ESPNChicago.com's Jesse Rogers takes a look at the biggest storylines facing the Cubs during the offseason.
As with almost any baseball offseason, free agency, which begins after the World Series, tends to be the No. 1 storyline. The Chicago Cubs were fairly quiet on that front last winter, with pitchers Jason Hammel and Jose Veras ending up as the only significant acquisitions. The Cubs flipped Hammel as part of the trade that sent Jeff Samardzija to the Oakland Athletics in July, and an ineffective Veras was designated for assignment in June.
This winter the Cubs say they will be eyeing some potential impact names, especially when it comes to starting pitching. Will they spend the $100 million-plus they had ready for Masahiro Tanaka last year? It's the same money they chose not to spend on Samardzija during this season before trading him.
Three top-level free agent pitchers will be on the market, unless they surprisingly sign with their old teams before free agency begins.
Lester of the Athletics, the Detroit Tigers' Max Scherzer and the Royals' Shields are the best of the class. If 2015 team options on Johnny Cueto of the Cincinnati Reds or Yovani Gallardo of the Milwaukee Brewers are declined, then the starting pitching class gets much deeper. But don't hold your breath on either happening.

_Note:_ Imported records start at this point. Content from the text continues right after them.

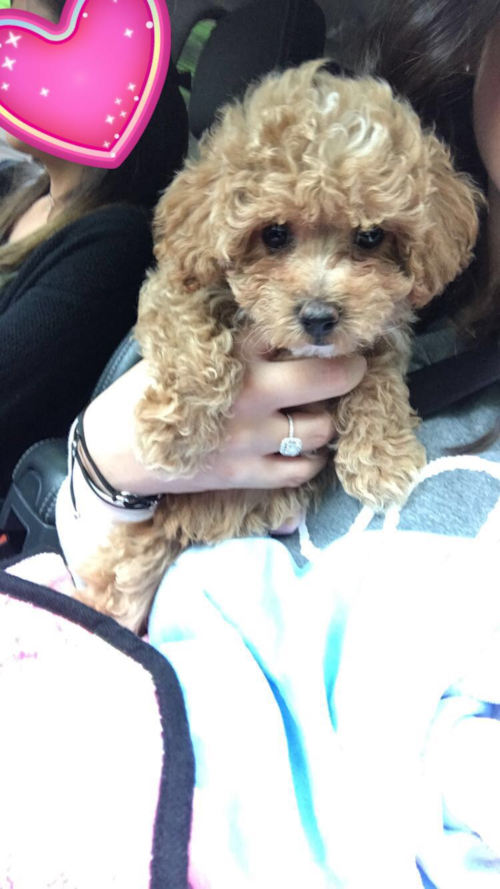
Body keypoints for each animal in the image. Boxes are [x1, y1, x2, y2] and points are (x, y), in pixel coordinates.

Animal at [77, 59, 480, 628]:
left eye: (370, 237)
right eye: (273, 234)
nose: (319, 317)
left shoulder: (384, 323)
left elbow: (377, 373)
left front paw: (382, 456)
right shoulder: (180, 285)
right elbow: (188, 333)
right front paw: (176, 434)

It actually might be a deeper class if the solid second-half performances of Jake Peavy, Brandon McCarthy and Francisco Liriano, all of whom are set to become free agents, are factored in. Justin Masterson might check a few boxes for the Cubs coming from the American League to the National League, although he struggled with St. Louis after being acquired from Cleveland.

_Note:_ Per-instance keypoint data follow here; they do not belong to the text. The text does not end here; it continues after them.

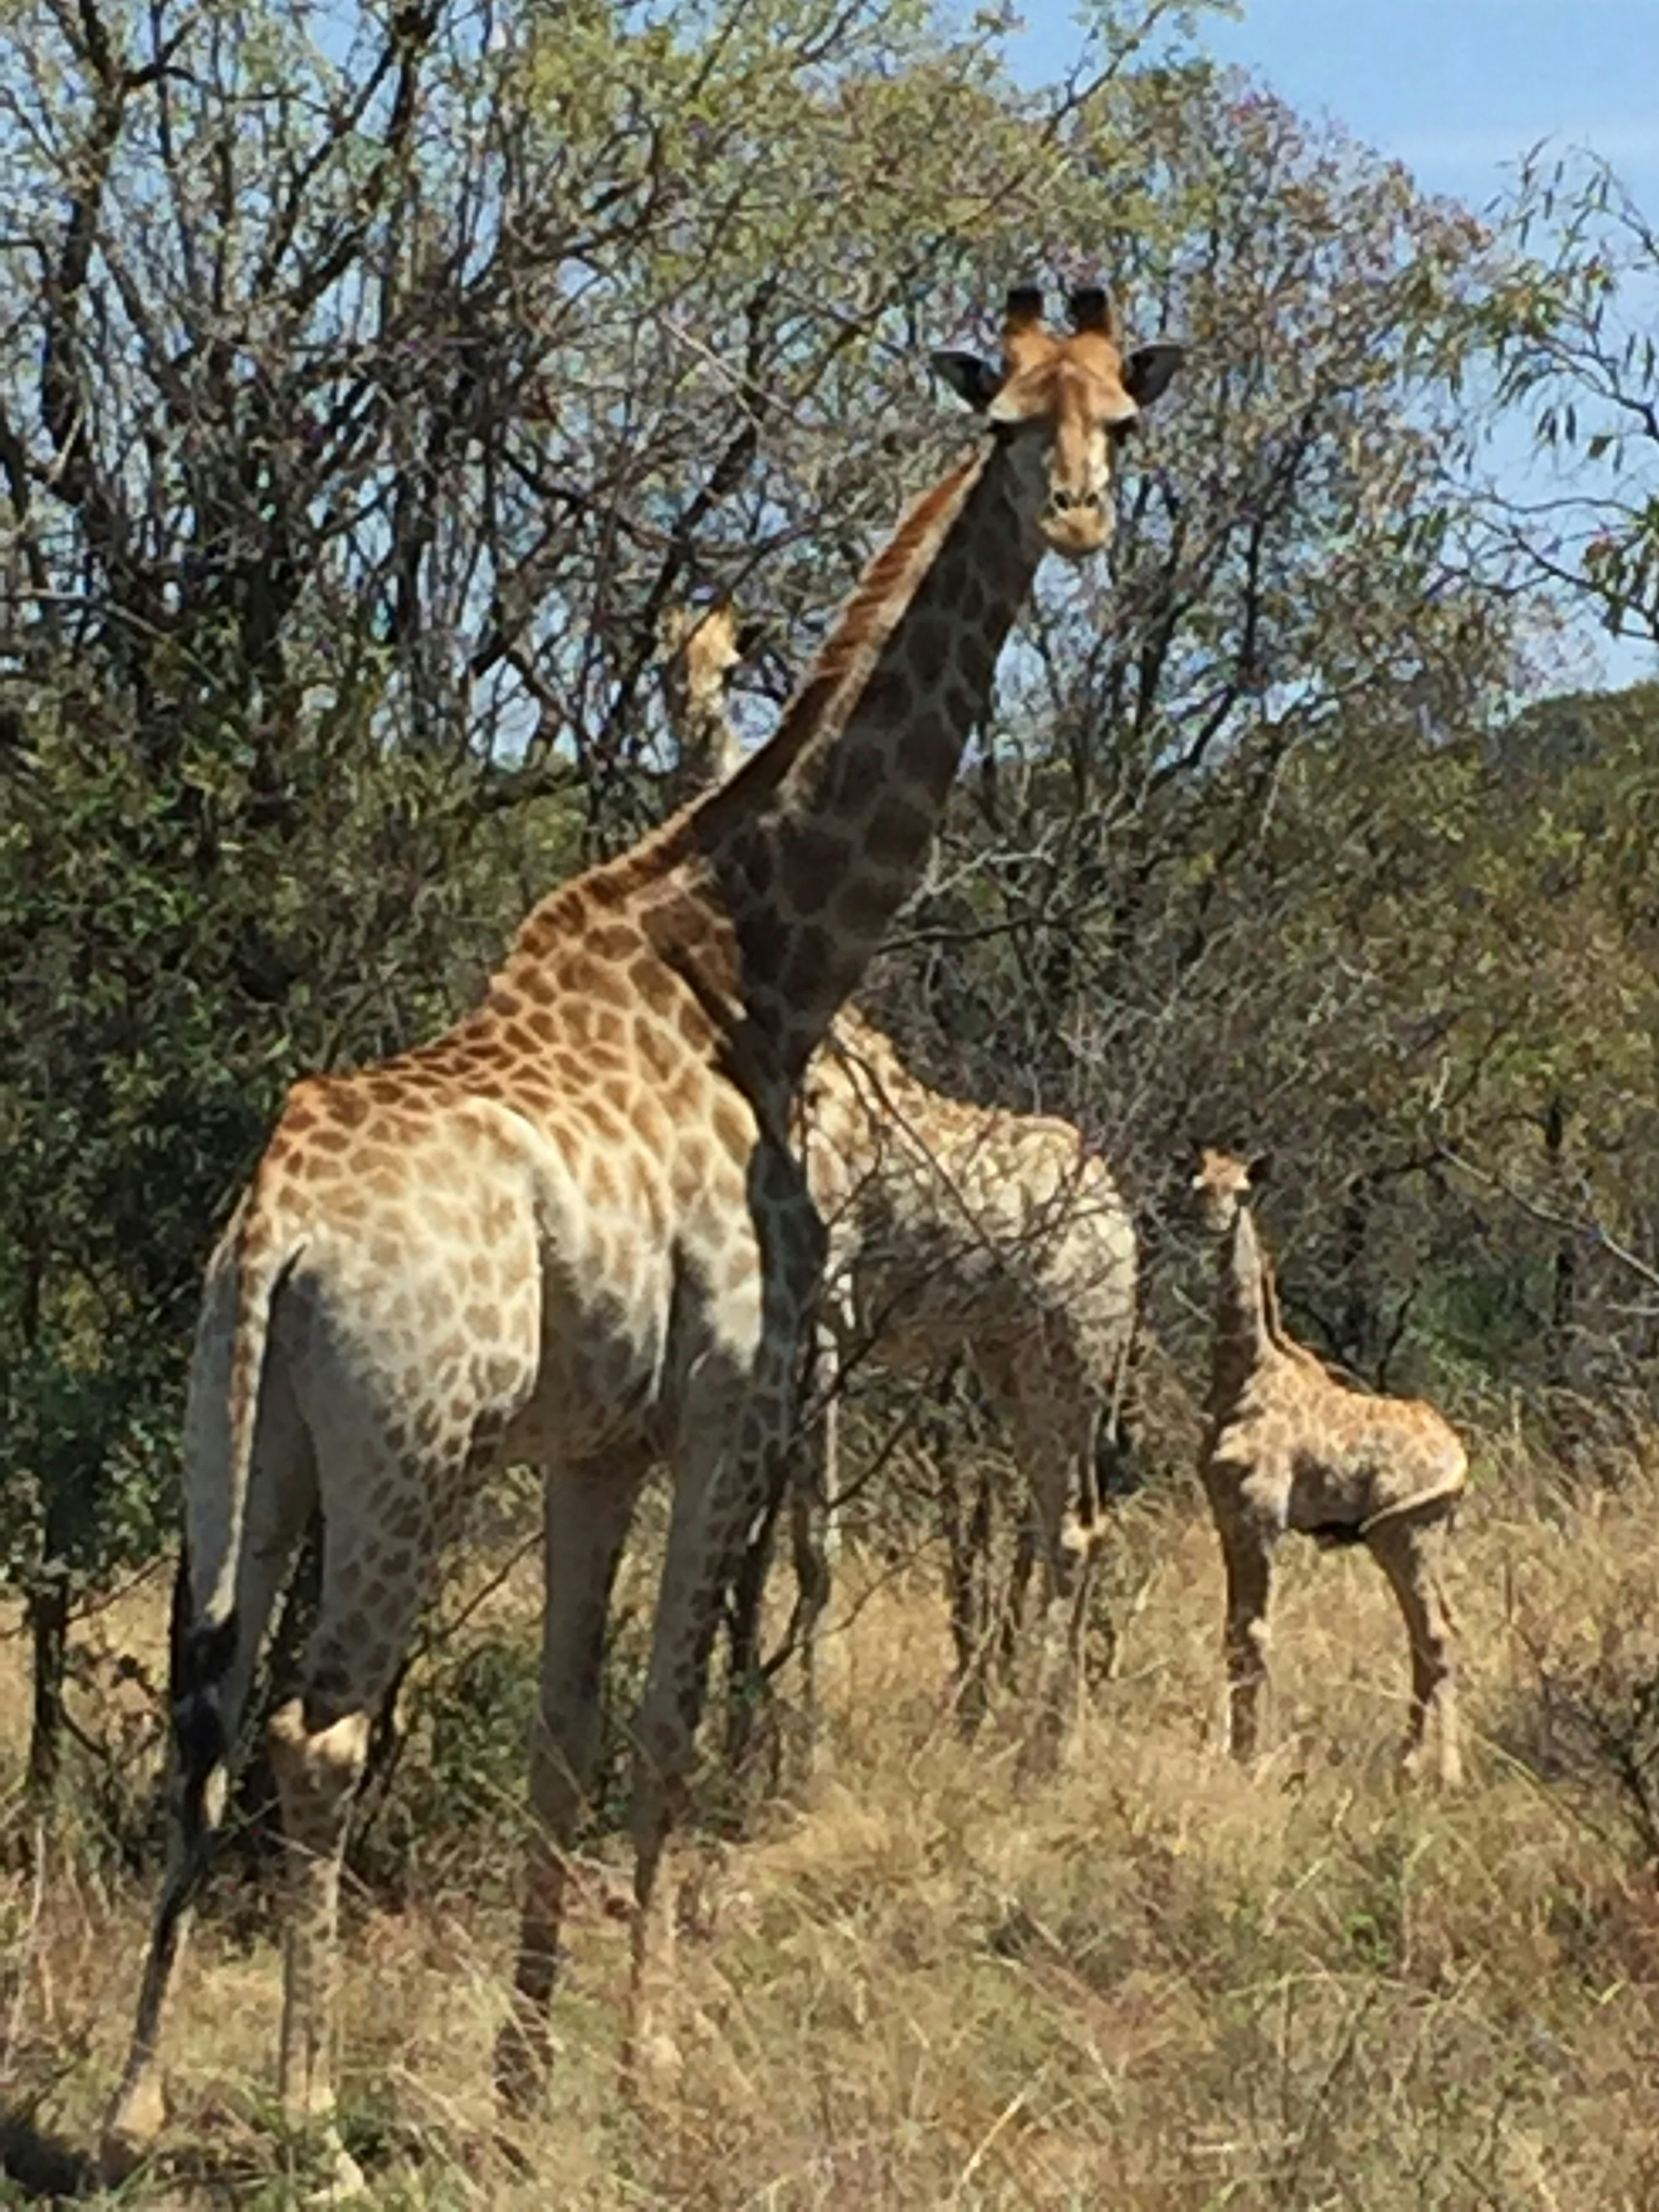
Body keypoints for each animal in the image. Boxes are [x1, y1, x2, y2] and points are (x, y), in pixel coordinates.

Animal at [660, 605, 1140, 1752]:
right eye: (665, 661)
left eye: (732, 665)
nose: (693, 717)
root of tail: (1128, 1224)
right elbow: (754, 1533)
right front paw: (742, 1725)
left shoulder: (831, 1299)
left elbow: (815, 1541)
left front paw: (807, 1744)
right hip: (1014, 1355)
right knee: (1061, 1518)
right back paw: (1034, 1732)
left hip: (1080, 1347)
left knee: (1077, 1525)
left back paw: (1046, 1745)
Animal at [1192, 1147, 1465, 1787]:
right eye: (1197, 1185)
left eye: (1241, 1191)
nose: (1209, 1223)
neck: (1243, 1374)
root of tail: (1459, 1459)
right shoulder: (1228, 1520)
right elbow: (1232, 1633)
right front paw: (1233, 1751)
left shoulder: (1263, 1520)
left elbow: (1254, 1634)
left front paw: (1248, 1756)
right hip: (1424, 1538)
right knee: (1434, 1635)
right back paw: (1417, 1765)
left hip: (1405, 1536)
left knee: (1436, 1637)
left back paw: (1438, 1773)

It's not clear how far the Cubs will go in a bidding war for one of the top arms. They've already stated they won't "sell out" for 2015. Whoever they bring in at this point should be counted on to be a playoff pitcher someday soon. The Cubs are on record as saying their intended strategy is no longer to sign and flip players in trades as they have the past three seasons.
As for position players: Martin, the veteran Pittsburgh Pirates catcher who will be 32 this winter, makes sense since he combines an offensive and defensive game. Even if the Cubs have to overpay for a player on the wrong side of 30, Martin could be a nice tutor for Cubs pitchers and a stopgap until 2014 top pick Kyle Schwarber, or another, is ready. More than likely, the Cubs will also bring in a veteran position player with playoff experience, even as a platoon or a backup.